On 7 October, the EFBWW affiliates representing the workers from the cement and building materials industries discussed the proposed creation of a Carbon Border Adjustment Mechanism (CBAM), one of the proposals of the European Commission within the European Green Deal (EGD).
The EFBWW is fully committed and supports the ambitions set in the EGD to go climate-neutral by 2050. It is clear that the construction industry will play a key role in this context.
Energy intensive industries, such as cement and building materials, play an important role in CO2 emissions and thus risk to be seriously impacted by the EGD. The EFBWW is convinced however that there is a bright and greener future for these industries in Europe with fair and decent jobs and invites the European Cement Association (CEMBUREAU) to take up this matter and discuss joint approaches.
“We need this carbon border adjustment mechanism”, affiliates stated. “It will be essential to avoid carbon leakage” – the relocation phenomenon that occurs when companies transfer production to countries that have less ambitious emissions objectives. “However, it needs to be well designed, including effective monitoring and sanction mechanisms.” Affiliates also insisted that the additional CO2 emissions of transporting these heavy materials, needs to be taken up in the balance. If not, this mechanism risks being useless, destroying many good jobs in the EU and not reducing global emissions. It would worsen the crisis that has been going on in the cement sector since 2008 in several Member States.
The 2008 financial crisis and the austerity programs imposed in many EU MS, have halted many investment programs in large infrastructure projects.

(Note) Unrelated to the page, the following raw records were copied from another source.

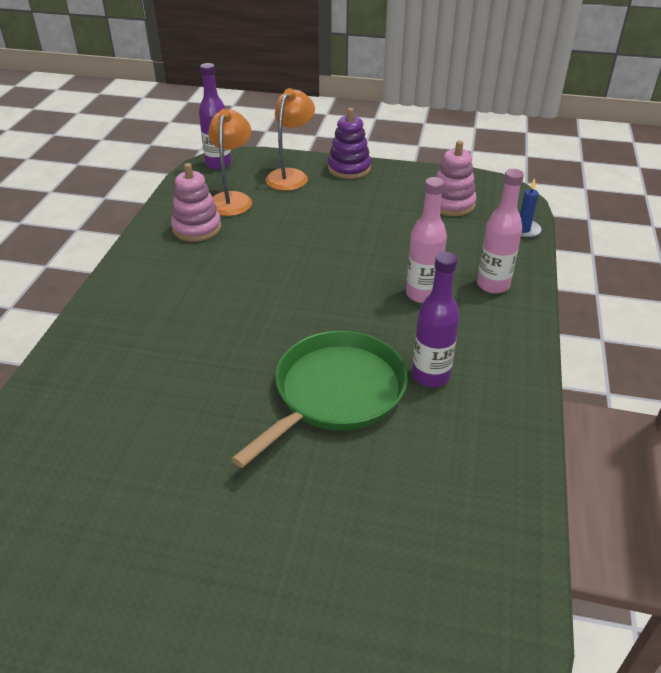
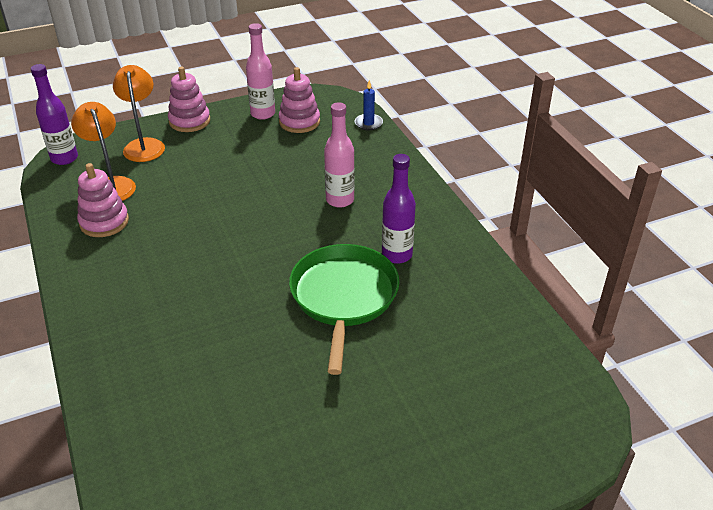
camera: 35 degrees left, 0 degrees up
(349, 168) = (189, 121): purple stacking toy -> pink stacking toy
(493, 285) = (382, 173): pink bottle -> pink bottle (263, 114)

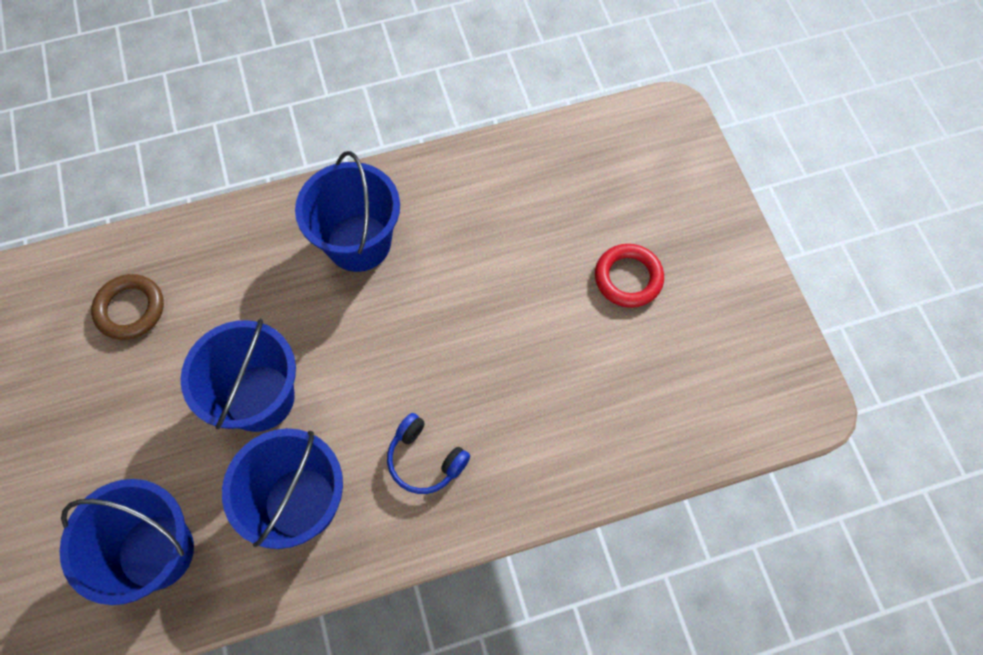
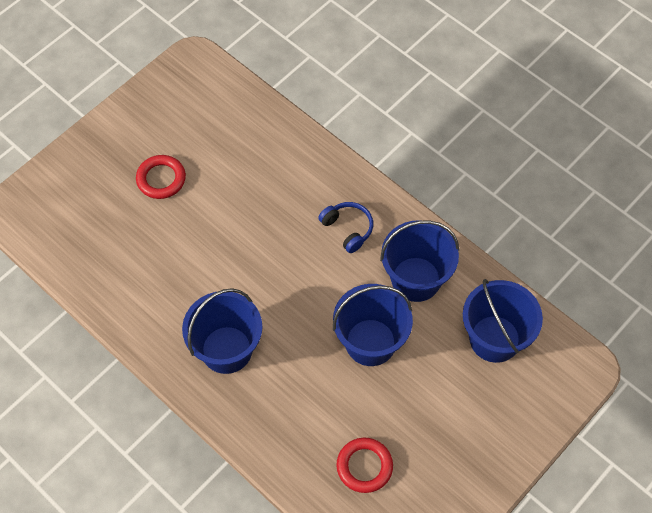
camera: 120 degrees left, 5 degrees down
(130, 309) = (364, 466): brown ring -> red ring
(425, 460) = (348, 229): blue headphones -> blue headphones turned 45 degrees counterclockwise

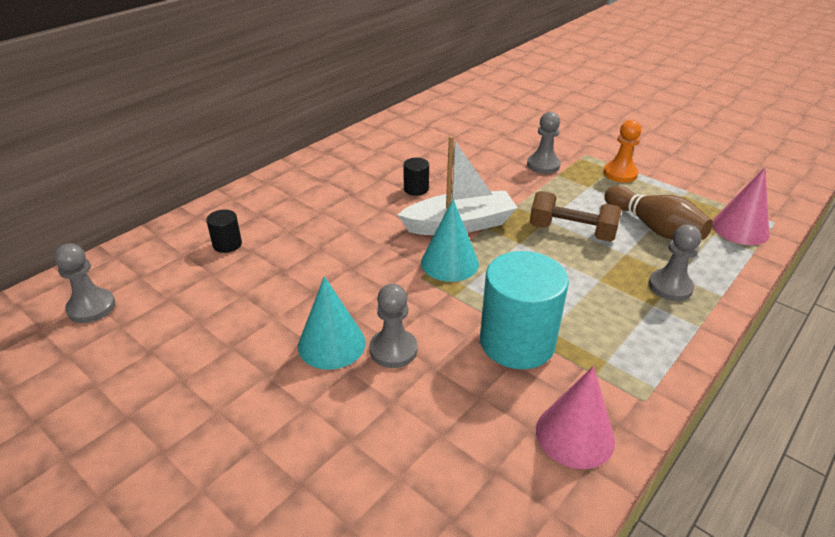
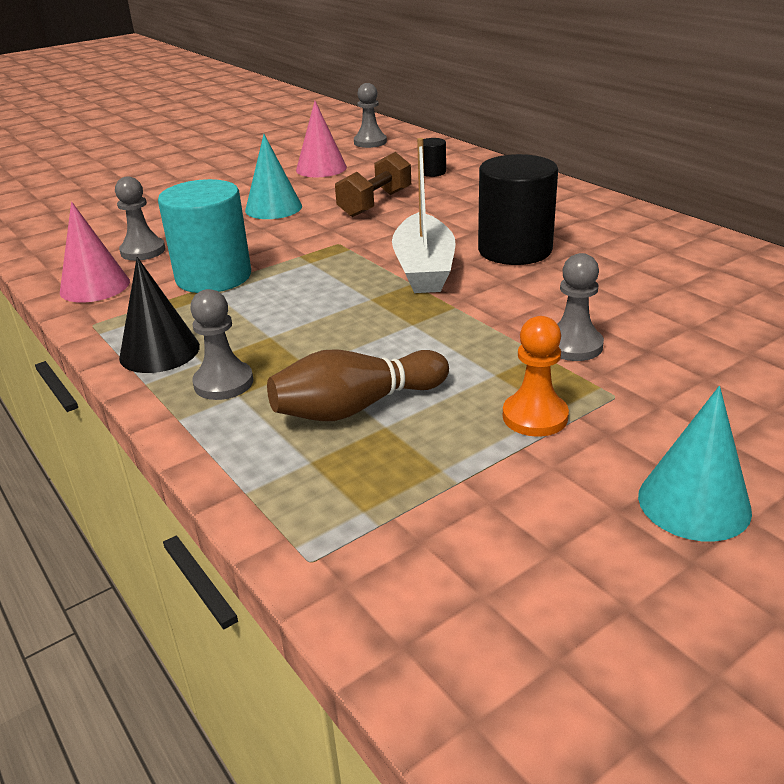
camera: 105 degrees right, 5 degrees down
(393, 350) = (248, 228): grey pawn -> grey pawn (143, 251)
(416, 189) = (514, 250): black cylinder -> black cylinder, size x2.21
(449, 263) = (353, 258): turquoise cone -> turquoise cone (694, 503)
(571, 232) = (377, 337): brown dumbbell -> brown dumbbell (375, 204)
(656, 334) = (159, 351): none -> black cone
(740, 229) = (311, 501): pink cone -> pink cone (321, 168)

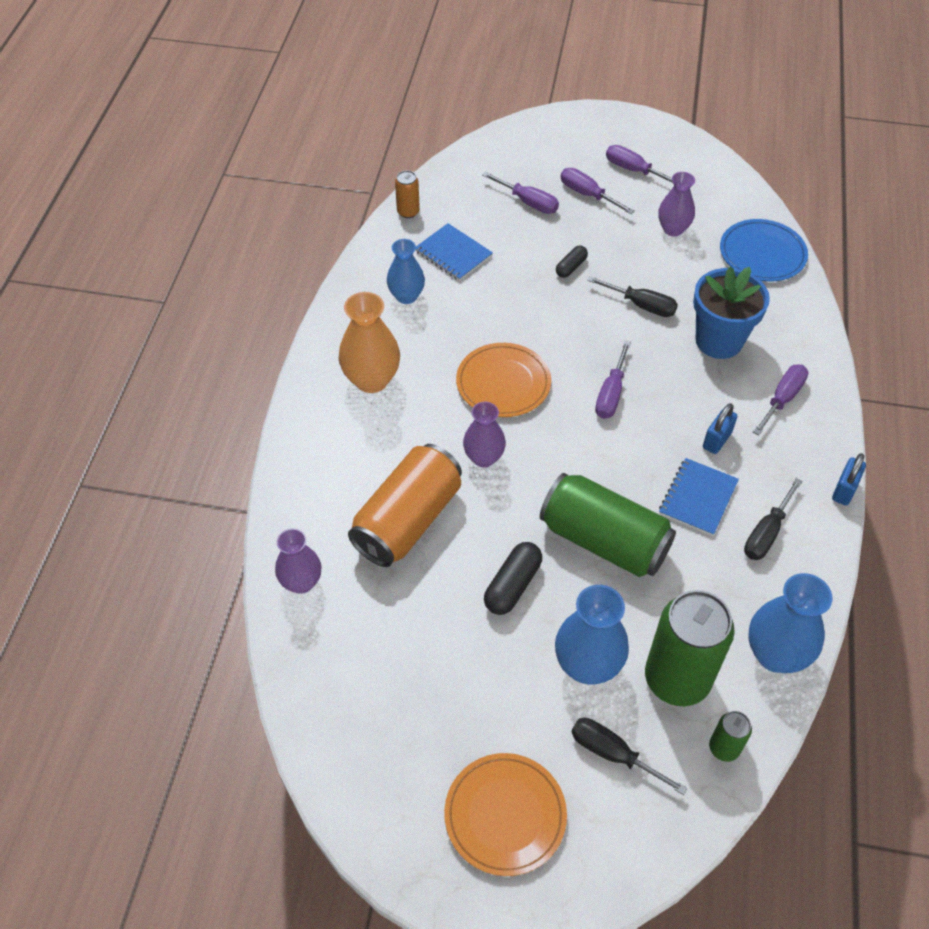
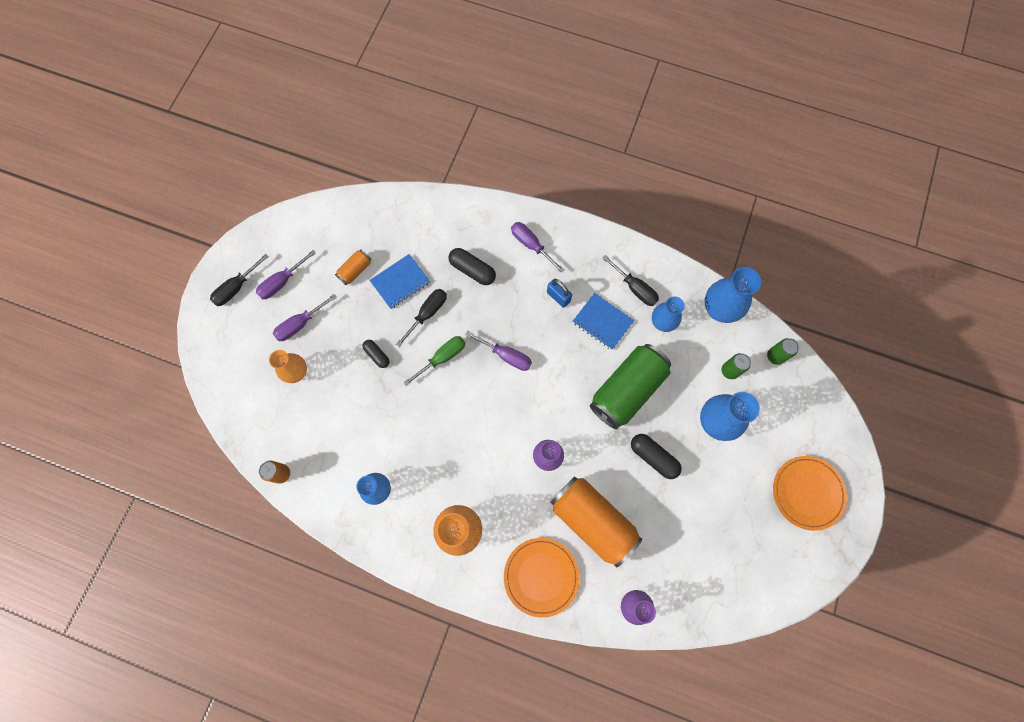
camera: 80 degrees left, 20 degrees up
(453, 254) = (340, 444): blue notebook -> blue notebook (400, 282)
(503, 383) = (482, 430): orange plate -> orange plate (541, 576)
(528, 202) = (297, 372): purple screwdriver -> orange vase
(587, 329) = (442, 358): none -> green screwdriver
(613, 754) = (774, 420): black screwdriver -> black screwdriver (236, 288)
(673, 229) = (355, 270): purple vase -> orange can
(677, 679) = (729, 371): green can -> green can, size x0.45
(719, 341) = (472, 270): blue flower pot -> black capsule
(724, 575) = (662, 322): none -> blue vase
(762, 254) = (396, 216): blue plate -> none
(844, 490) = (609, 232): blue padlock -> none

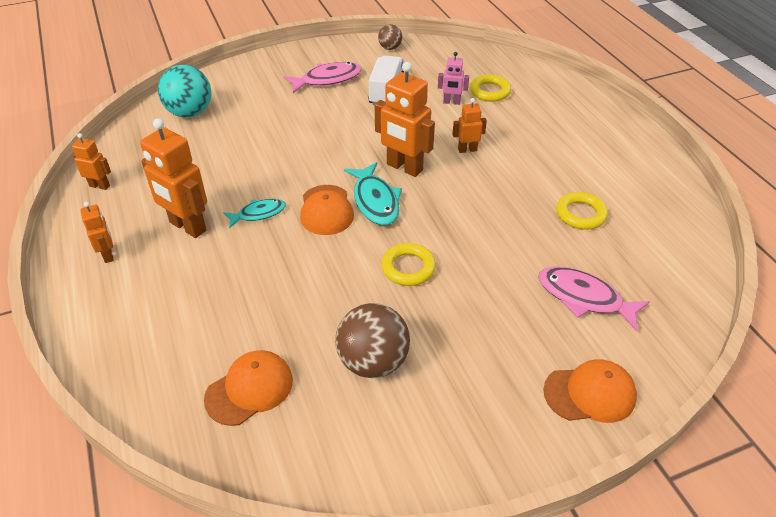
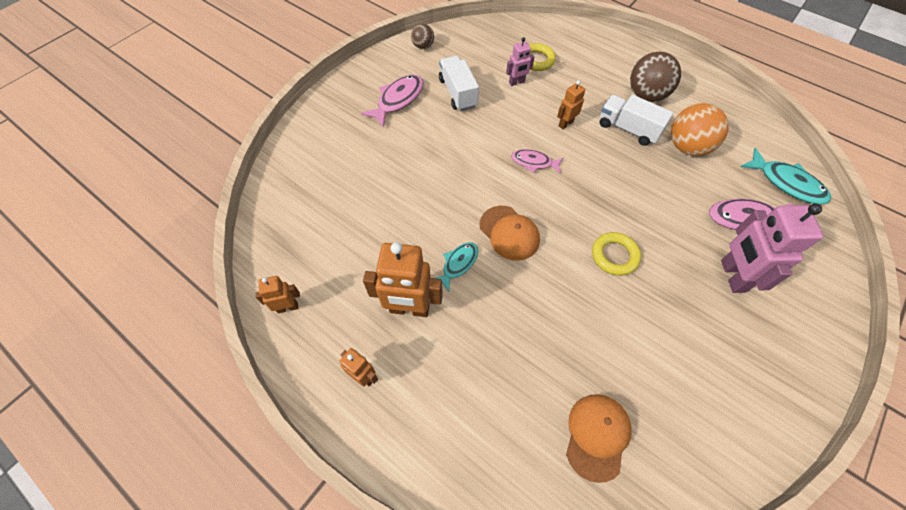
camera: 30 degrees left, 15 degrees up
(190, 112) = (304, 187): turquoise ball -> none
(373, 362) = (661, 355): brown ball -> brown ball (646, 95)
(375, 201) = (539, 205): turquoise fish -> turquoise fish (787, 183)
(404, 168) = (534, 162): orange robot -> pink fish
(516, 336) = (732, 276): none -> pink robot
(529, 176) = (628, 129): none -> white truck
(580, 214) = (687, 147): yellow ring -> orange ball
(590, 393) = (811, 297): orange cap -> none

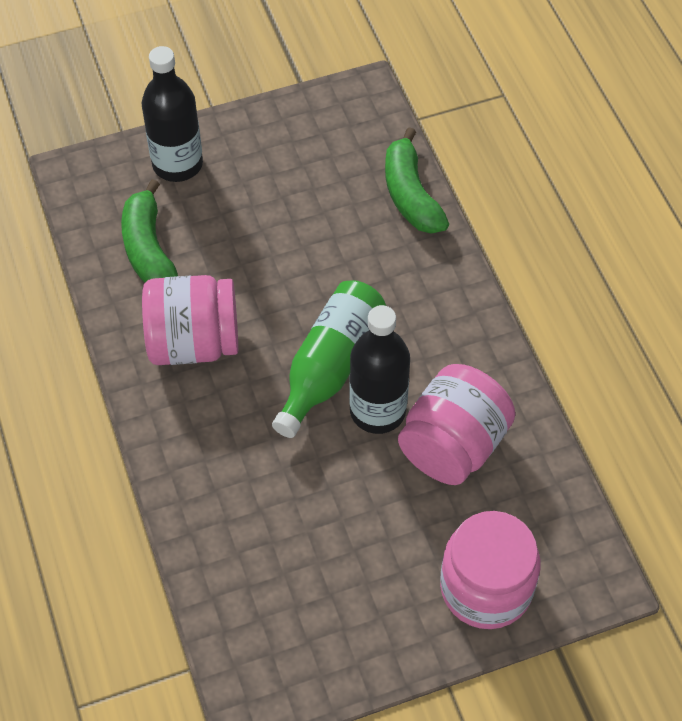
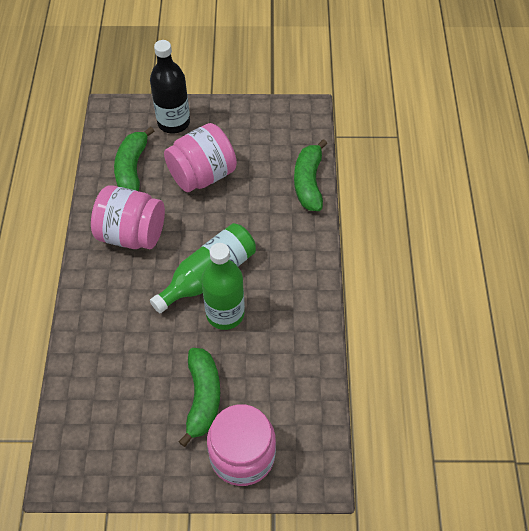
camera: 20 degrees right, 0 degrees up
(377, 411) = (225, 314): black bottle -> green bottle
(399, 532) = (202, 398): none -> green banana
(453, 445) = (263, 352): pink jar -> pink jar (202, 175)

This situation deteriorated with the COVID-19 crisis: the economic activity and employment in the cement sector dropped. In Greece, cement production tumbled 46% in the last decade and sales plunged 75%. In Italy, the production fell from about 47 million tonnes to 19.3 million tonnes. Imports from third countries (e.g. Morocco, Turkey, Egypt, Ukraine, China) benefiting from lower costs and more relaxed environmental regulations, are rising and threaten the survival of an integrated cement sector in the EU.
“We consider the EGD as an opportunity to help recover the building and the building materials sector. However, the EGD has to be social and just, and it must be ensured that no worker is left behind”, said the EFBWW general secretary, Tom Deleu. We also demand that the Just Transition Fund plays its role where required. Furthermore, we demand that trade unions are involved in all processes, in all stages, be it at company, sectoral, regional, national or European level.
The EFBWW and its affiliates will continue putting this topic high on the agenda of European Works Councils (EWC) in the multinational companies in the cement and building materials industries. It is of the utmost importance that multinational companies privilege transparency and combat the intragroup transport of clinker as a way to reduce costs. In no way should companies be allowed to reduce their CO2 emissions in an artificial way, by simply outsourcing activities to areas outside the EU. The EFBWW insists that MNCs in the cement and building industries need to take their ecological and social responsibility.
What is CBAM?
It is a new tax on goods based on their carbon content, implemented by the EU as a response to carbon leakage. It aims to maximise the impact of taxation in meeting the EU’s climate goal. This mechanism would make the price of imports reflect more accurately their carbon content and would counteract the risk of relocating production to countries with less ambitious climate objectives.